◆ **What needs to be done**:
Return exactly the lines below, starting with the one that has "la que se construyó" and going on through the one that has "Borner (США)".

◆ **Task material**:
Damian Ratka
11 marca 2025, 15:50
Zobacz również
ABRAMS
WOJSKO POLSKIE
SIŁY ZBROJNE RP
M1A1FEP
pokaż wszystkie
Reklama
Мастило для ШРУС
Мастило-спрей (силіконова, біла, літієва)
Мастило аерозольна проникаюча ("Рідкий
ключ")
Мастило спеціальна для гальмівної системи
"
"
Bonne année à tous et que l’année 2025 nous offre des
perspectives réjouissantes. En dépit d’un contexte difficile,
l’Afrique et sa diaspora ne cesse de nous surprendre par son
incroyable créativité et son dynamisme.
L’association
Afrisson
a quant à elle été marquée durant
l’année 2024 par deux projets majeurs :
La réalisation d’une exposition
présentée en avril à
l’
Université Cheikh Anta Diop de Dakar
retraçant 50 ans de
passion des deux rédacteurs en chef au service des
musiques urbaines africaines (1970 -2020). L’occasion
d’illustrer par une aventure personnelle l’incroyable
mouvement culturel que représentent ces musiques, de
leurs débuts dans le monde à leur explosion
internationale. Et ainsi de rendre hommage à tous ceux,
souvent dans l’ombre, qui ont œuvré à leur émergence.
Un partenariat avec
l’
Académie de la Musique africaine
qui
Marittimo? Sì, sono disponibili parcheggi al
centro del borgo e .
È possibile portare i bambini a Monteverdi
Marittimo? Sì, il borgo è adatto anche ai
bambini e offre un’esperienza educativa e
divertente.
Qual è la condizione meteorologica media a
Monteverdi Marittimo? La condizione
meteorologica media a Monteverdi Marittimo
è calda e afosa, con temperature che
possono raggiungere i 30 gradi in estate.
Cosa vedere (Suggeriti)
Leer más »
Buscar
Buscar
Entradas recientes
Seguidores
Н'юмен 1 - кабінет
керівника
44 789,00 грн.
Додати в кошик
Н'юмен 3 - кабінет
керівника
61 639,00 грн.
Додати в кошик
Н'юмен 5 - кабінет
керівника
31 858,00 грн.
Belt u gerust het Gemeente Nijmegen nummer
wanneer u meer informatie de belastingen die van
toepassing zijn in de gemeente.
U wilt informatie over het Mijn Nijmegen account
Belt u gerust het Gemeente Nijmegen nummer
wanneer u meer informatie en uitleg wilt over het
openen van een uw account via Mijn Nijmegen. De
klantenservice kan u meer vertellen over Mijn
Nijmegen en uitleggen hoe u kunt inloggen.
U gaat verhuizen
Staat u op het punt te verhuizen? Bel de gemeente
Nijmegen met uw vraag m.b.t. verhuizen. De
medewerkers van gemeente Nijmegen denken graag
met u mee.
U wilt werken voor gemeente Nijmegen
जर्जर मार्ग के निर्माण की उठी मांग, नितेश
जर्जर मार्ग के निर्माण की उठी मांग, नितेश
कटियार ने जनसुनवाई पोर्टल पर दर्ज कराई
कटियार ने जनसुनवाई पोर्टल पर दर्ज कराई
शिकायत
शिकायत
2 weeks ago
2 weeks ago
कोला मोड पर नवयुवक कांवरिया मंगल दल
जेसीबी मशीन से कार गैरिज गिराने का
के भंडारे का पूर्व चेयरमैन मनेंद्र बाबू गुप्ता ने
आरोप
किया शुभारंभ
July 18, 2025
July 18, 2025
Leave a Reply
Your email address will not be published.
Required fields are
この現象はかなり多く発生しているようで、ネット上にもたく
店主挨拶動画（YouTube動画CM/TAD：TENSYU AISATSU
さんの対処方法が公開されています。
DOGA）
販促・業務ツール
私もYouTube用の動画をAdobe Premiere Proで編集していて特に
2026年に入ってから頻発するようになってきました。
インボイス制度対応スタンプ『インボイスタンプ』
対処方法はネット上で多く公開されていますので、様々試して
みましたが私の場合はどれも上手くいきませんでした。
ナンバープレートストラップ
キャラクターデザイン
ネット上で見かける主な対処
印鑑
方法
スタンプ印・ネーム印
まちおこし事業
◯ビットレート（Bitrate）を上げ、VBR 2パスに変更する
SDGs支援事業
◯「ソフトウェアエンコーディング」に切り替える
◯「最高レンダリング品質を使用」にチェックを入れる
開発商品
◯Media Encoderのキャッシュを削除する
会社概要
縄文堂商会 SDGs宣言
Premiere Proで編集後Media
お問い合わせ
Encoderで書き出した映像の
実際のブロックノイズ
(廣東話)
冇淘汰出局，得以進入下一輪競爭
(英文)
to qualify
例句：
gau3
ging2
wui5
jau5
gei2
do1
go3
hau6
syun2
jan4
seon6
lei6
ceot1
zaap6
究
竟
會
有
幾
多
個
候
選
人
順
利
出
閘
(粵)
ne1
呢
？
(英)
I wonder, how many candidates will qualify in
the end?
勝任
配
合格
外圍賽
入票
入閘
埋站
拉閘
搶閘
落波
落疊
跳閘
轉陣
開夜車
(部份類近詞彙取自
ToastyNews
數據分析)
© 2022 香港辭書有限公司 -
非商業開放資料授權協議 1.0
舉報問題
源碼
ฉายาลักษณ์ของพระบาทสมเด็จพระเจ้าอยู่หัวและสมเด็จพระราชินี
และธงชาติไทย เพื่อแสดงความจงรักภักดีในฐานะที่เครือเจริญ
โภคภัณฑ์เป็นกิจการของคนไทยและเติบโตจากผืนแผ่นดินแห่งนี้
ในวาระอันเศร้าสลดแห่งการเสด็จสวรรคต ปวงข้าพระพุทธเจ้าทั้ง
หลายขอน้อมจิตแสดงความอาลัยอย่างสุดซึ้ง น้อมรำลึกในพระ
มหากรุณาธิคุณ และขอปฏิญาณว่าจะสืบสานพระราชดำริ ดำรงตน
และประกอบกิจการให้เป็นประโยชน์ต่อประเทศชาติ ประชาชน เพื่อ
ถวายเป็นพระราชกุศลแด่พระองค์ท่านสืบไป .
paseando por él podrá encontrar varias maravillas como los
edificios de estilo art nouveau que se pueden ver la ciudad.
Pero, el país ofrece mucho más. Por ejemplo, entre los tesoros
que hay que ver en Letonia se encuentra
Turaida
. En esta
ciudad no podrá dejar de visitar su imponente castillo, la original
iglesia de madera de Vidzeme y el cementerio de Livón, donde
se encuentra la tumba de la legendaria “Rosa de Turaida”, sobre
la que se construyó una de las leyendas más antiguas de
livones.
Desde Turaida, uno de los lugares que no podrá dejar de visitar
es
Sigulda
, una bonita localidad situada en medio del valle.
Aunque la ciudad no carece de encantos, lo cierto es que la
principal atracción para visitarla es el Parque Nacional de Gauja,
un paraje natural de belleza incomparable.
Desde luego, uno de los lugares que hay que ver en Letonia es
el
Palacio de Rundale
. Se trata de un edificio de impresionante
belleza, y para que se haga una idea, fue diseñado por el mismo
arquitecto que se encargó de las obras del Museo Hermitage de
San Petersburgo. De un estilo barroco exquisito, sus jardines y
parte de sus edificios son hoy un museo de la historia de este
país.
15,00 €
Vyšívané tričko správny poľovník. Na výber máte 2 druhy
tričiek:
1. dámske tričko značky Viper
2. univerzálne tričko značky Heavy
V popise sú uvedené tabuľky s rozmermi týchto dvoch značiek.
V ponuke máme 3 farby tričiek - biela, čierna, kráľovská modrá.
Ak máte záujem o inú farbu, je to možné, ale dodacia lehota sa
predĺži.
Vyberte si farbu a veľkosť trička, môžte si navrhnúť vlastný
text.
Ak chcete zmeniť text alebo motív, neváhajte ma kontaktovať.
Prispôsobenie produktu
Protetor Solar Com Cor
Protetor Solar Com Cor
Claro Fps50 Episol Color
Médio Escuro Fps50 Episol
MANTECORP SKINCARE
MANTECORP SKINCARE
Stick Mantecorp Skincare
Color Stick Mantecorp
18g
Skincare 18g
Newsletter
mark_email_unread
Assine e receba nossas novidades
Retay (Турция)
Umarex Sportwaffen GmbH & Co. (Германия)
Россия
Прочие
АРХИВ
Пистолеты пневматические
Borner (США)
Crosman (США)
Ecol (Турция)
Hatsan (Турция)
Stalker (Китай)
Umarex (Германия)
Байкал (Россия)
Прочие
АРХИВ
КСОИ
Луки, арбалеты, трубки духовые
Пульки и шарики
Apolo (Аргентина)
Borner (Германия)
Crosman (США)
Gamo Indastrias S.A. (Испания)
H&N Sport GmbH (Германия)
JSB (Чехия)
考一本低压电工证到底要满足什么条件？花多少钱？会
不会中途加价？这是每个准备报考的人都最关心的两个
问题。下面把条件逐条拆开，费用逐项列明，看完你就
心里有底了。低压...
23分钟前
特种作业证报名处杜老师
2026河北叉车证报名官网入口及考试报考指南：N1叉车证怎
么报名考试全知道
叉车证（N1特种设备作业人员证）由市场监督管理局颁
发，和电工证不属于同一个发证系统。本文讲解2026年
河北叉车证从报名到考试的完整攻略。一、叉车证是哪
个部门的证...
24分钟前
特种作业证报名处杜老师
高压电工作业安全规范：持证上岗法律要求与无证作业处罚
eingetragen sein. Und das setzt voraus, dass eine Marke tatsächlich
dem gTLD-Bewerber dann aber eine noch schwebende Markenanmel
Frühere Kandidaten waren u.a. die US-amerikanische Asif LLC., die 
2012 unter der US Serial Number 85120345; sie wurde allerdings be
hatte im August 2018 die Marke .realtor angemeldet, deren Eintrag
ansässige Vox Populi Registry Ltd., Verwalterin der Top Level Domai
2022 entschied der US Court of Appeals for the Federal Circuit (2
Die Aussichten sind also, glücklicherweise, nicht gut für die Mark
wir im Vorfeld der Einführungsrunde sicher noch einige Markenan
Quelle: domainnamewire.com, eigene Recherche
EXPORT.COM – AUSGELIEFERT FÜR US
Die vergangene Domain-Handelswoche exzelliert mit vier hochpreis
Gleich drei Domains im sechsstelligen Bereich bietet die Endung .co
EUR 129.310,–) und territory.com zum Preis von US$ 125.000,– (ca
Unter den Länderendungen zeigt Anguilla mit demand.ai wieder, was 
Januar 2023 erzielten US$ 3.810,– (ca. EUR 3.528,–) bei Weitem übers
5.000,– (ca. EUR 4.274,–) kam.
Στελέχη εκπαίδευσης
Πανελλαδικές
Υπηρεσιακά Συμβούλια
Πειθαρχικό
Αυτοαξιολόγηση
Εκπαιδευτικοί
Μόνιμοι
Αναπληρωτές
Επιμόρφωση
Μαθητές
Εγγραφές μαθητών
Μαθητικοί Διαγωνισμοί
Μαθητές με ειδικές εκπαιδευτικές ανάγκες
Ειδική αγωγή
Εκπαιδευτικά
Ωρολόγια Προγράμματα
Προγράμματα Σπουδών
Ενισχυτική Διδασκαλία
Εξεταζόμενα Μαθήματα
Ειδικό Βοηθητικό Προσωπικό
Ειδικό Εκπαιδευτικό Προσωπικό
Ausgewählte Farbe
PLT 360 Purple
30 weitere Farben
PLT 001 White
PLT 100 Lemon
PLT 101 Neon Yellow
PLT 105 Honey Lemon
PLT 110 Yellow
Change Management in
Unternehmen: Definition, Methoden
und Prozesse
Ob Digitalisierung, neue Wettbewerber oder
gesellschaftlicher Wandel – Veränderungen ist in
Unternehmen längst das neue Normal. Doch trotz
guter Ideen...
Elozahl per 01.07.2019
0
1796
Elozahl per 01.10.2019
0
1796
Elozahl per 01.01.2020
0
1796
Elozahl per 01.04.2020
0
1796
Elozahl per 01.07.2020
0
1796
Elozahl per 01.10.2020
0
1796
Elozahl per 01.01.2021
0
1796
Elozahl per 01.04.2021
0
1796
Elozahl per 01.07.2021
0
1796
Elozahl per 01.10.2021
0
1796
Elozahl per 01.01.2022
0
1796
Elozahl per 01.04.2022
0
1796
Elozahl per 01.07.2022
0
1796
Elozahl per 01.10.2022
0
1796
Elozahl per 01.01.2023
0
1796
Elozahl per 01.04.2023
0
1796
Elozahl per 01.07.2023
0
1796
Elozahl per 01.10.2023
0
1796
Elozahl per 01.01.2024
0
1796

◆ **Answer section**:
la que se construyó una de las leyendas más antiguas de
livones.
Desde Turaida, uno de los lugares que no podrá dejar de visitar
es
Sigulda
, una bonita localidad situada en medio del valle.
Aunque la ciudad no carece de encantos, lo cierto es que la
principal atracción para visitarla es el Parque Nacional de Gauja,
un paraje natural de belleza incomparable.
Desde luego, uno de los lugares que hay que ver en Letonia es
el
Palacio de Rundale
. Se trata de un edificio de impresionante
belleza, y para que se haga una idea, fue diseñado por el mismo
arquitecto que se encargó de las obras del Museo Hermitage de
San Petersburgo. De un estilo barroco exquisito, sus jardines y
parte de sus edificios son hoy un museo de la historia de este
país.
15,00 €
Vyšívané tričko správny poľovník. Na výber máte 2 druhy
tričiek:
1. dámske tričko značky Viper
2. univerzálne tričko značky Heavy
V popise sú uvedené tabuľky s rozmermi týchto dvoch značiek.
V ponuke máme 3 farby tričiek - biela, čierna, kráľovská modrá.
Ak máte záujem o inú farbu, je to možné, ale dodacia lehota sa
predĺži.
Vyberte si farbu a veľkosť trička, môžte si navrhnúť vlastný
text.
Ak chcete zmeniť text alebo motív, neváhajte ma kontaktovať.
Prispôsobenie produktu
Protetor Solar Com Cor
Protetor Solar Com Cor
Claro Fps50 Episol Color
Médio Escuro Fps50 Episol
MANTECORP SKINCARE
MANTECORP SKINCARE
Stick Mantecorp Skincare
Color Stick Mantecorp
18g
Skincare 18g
Newsletter
mark_email_unread
Assine e receba nossas novidades
Retay (Турция)
Umarex Sportwaffen GmbH & Co. (Германия)
Россия
Прочие
АРХИВ
Пистолеты пневматические
Borner (США)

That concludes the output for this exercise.